──────── Extracted material
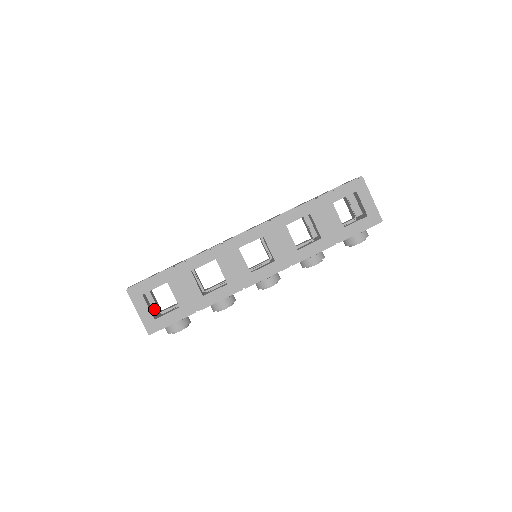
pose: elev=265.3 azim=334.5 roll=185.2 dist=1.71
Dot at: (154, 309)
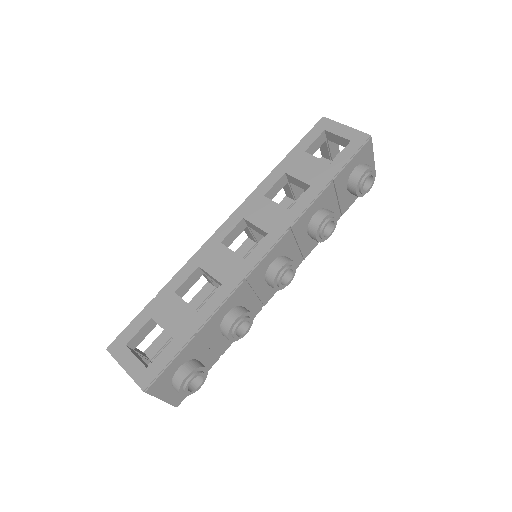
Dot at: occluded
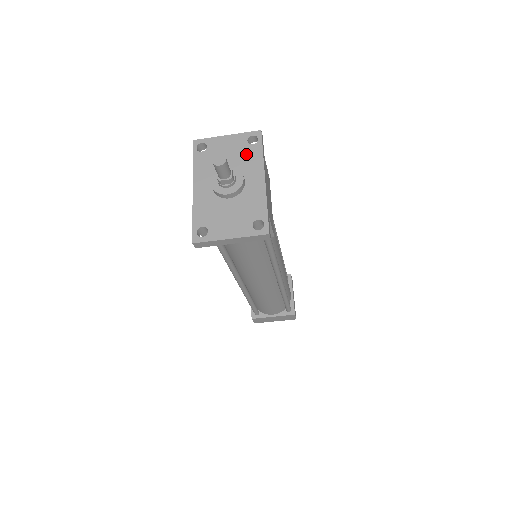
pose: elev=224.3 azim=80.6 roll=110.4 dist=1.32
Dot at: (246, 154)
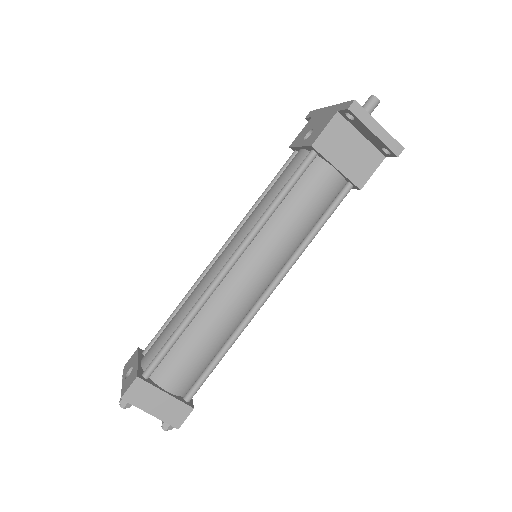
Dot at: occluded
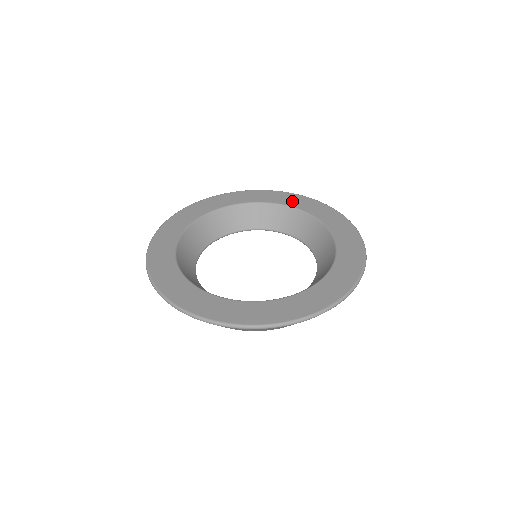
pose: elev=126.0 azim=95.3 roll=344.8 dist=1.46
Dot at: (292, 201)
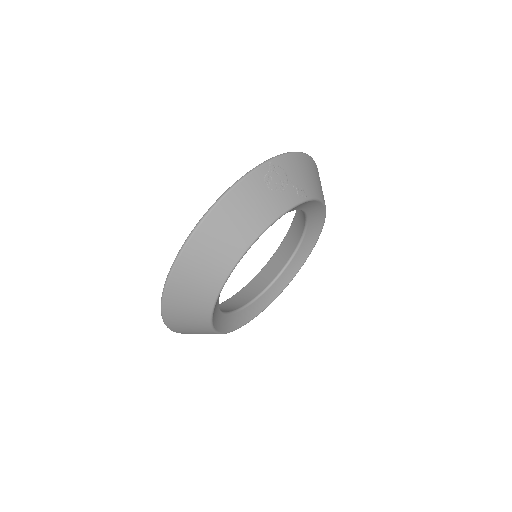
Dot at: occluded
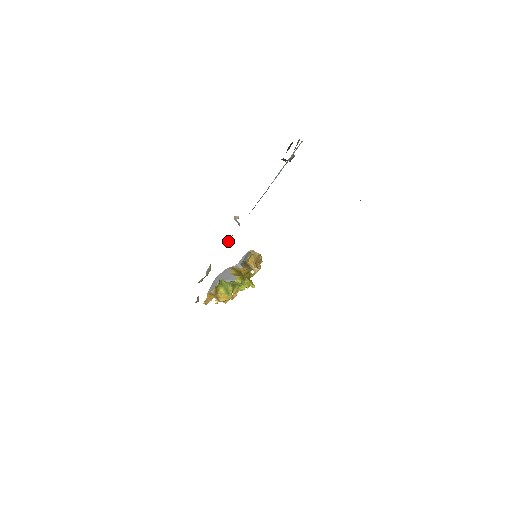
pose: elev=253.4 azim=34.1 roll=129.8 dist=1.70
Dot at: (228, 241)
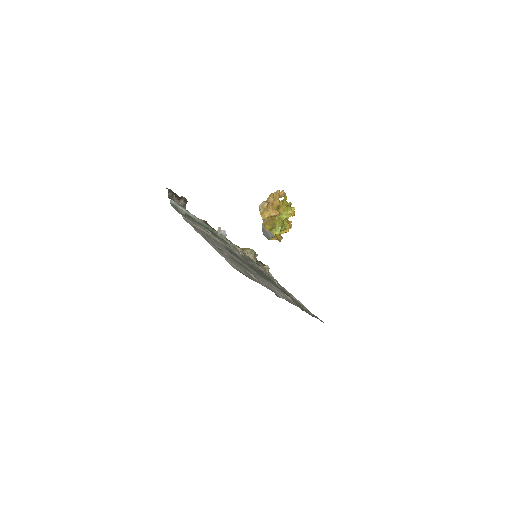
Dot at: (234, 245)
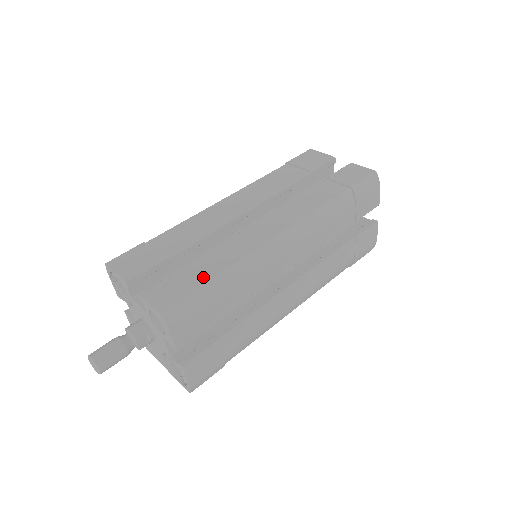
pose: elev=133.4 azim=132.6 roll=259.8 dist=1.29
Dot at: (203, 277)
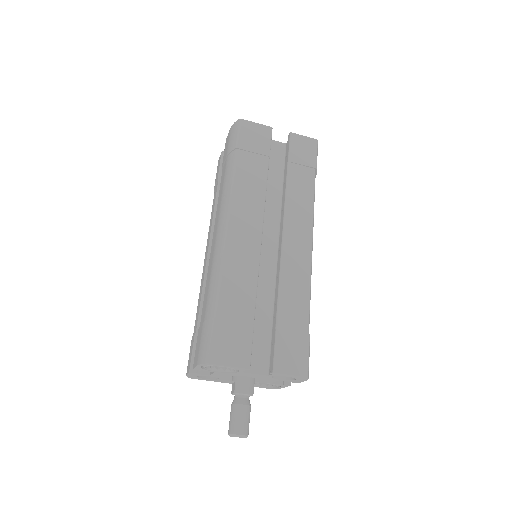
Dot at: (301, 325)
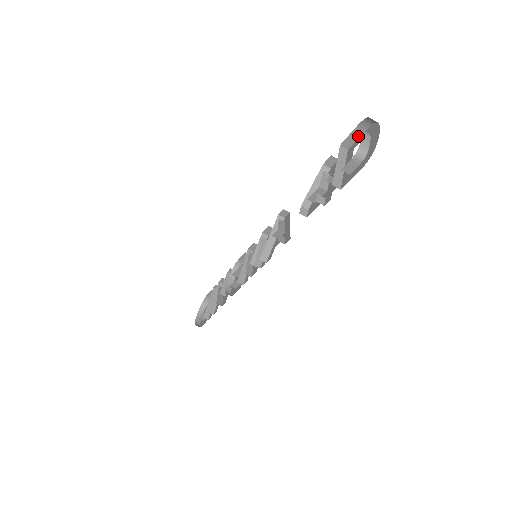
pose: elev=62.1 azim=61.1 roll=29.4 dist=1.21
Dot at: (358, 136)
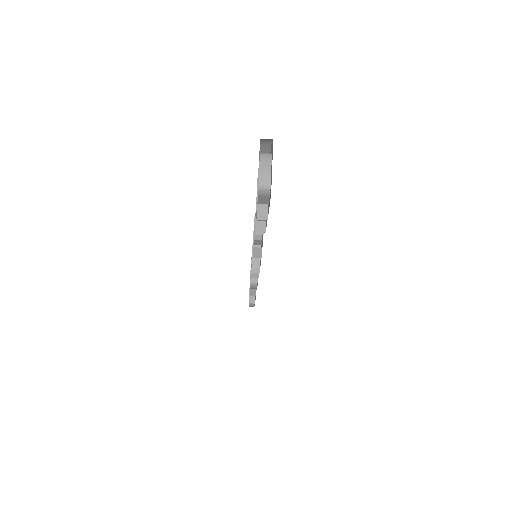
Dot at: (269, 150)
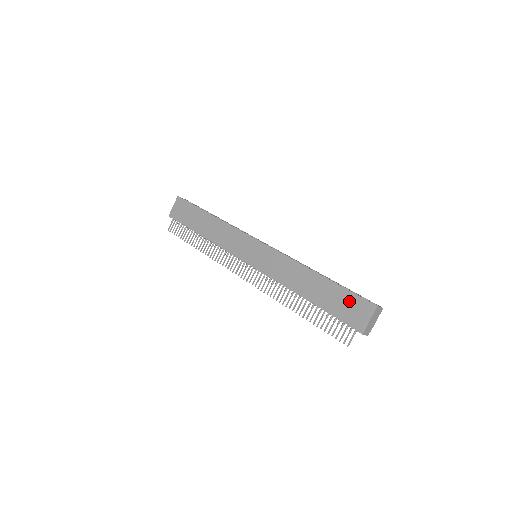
────────────────
Problem description
Reproduce the material word for word, starting at its beginning and continuing through the line that contains "Dot at: (234, 245)". Leave the pictures out of your answer.

Full answer
pose: elev=265.3 azim=334.5 roll=185.2 dist=1.71
Dot at: (154, 309)
Dot at: occluded
pose: elev=224.3 azim=80.6 roll=110.4 dist=1.32
Dot at: (246, 154)
Dot at: occluded
pose: elev=126.0 azim=95.3 roll=344.8 dist=1.46
Dot at: (292, 201)
Dot at: occluded
pose: elev=253.4 azim=34.1 roll=129.8 dist=1.70
Dot at: (228, 241)
Dot at: (234, 245)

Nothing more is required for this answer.